Before us counsel for the employer’s insurer emphasized that the information was forwarded to Dr. Stutz for the sole purpose of enabling the recipient to gain a better understanding of the issues that were pending before the trial commissioner.

The appellate commission justified its reversal of the denial by relying on Parenteau v. Zimmerman Engineering, Inc., 111 R.I. 68, 299 A.2d 168 (1973). In Parenteau this court, when considering the portion of § 28-35-24 that deals with the authority of a trial commissioner to obtain an opinion from an impartial physician, said,

“In exercising this authority the trial commissioner is implicitly and necessarily invested with powers to furnish such portions of the record as he, in his sound discretion, deems necessary or essential to enable the impartial medical examiner to perform his duty.” Id. at 76-77, 299 A.2d at 173.

However, the issue presented here is whether a party to a workers’ compensation dispute, on its own initiative, can furnish medical information to an impartial examiner. We do not question the good faith of the insurer or its counsel in this situation. The statute is completely silent about whether the trial commissioner is to be the sole individual who can provide information to the designated physician. However, it appears to this court that it would thwart the purpose of appointing an impartial examiner if the parties were allowed to furnish information of their own choosing to the physician. The sole transmitting authority, in our opinion, should be the trial commissioner.

Since Dr. Stutz relied to some degree on documents furnished him by the insurer, we believe that a remand of this dispute would be most appropriate. Hereafter when an impartial examiner has been appointed, the trial commissioner shall schedule a hearing at which time counsel for all parties can appear and offer to the commissioner such information as each may deem pertinent for inclusion with the record that is to be forwarded to the examiner. What data is to be included in the record forwarded to the examiner is an issue that is to be resolved by the trial commissioner.

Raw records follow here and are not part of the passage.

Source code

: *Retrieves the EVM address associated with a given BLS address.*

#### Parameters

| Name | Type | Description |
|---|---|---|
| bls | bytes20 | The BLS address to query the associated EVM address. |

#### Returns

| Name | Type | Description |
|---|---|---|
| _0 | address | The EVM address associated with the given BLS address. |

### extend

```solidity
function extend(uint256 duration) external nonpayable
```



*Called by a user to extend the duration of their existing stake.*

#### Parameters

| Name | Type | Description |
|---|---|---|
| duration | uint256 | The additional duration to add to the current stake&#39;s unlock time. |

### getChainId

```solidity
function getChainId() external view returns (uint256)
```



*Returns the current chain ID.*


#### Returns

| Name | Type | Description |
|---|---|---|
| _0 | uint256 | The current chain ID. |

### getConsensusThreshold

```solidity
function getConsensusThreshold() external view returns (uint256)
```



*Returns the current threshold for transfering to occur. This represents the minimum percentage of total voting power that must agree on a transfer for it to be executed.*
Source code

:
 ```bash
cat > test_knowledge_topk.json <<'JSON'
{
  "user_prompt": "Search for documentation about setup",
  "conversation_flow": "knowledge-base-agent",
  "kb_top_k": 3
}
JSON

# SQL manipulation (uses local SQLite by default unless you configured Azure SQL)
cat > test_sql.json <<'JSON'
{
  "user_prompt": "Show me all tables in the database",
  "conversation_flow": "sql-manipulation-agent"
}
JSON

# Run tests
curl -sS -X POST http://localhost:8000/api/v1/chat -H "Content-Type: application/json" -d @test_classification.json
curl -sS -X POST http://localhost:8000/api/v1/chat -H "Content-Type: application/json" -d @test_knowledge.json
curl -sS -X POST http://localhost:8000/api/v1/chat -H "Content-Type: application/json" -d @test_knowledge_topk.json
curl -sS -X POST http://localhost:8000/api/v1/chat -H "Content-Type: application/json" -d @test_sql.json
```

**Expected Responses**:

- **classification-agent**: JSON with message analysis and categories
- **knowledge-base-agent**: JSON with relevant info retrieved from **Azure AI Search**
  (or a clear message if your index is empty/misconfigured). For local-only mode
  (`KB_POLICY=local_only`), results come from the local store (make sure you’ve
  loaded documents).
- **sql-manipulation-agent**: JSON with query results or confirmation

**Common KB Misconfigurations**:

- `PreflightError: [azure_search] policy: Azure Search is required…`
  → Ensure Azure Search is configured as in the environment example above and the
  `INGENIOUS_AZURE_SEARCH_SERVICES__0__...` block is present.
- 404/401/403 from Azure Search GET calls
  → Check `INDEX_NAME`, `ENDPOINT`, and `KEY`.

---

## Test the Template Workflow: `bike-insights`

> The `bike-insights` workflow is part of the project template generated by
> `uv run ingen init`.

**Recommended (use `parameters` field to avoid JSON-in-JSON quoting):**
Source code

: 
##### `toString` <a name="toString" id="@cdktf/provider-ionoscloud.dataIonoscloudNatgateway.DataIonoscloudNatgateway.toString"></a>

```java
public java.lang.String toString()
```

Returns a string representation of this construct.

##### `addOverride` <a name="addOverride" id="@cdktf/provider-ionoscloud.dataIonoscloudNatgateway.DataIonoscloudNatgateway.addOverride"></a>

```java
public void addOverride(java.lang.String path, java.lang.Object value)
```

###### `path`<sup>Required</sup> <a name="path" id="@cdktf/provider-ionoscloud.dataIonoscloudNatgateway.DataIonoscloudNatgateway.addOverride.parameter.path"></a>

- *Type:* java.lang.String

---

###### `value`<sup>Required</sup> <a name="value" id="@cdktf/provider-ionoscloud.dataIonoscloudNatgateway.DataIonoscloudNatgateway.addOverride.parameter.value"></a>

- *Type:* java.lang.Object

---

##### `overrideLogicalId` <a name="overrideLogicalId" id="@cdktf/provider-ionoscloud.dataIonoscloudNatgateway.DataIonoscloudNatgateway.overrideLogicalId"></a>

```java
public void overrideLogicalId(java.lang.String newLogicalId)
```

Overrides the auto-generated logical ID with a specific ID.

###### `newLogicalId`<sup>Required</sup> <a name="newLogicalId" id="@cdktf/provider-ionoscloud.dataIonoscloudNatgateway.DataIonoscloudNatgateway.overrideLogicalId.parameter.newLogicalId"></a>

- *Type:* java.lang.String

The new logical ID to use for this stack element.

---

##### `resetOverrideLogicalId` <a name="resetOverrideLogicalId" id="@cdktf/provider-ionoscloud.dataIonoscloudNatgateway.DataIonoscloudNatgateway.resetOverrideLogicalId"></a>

The employer’s petition for writ of certio-rari is granted, the decree appealed from is vacated, and the case is remanded to the Workers Compensation Commission where a trial commissioner will designate another impartial examiner and permit counsel for the litigants to appear, if they so desire, and submit to the trial commissioner such material as they believe should be subject to the examiner’s scrutiny.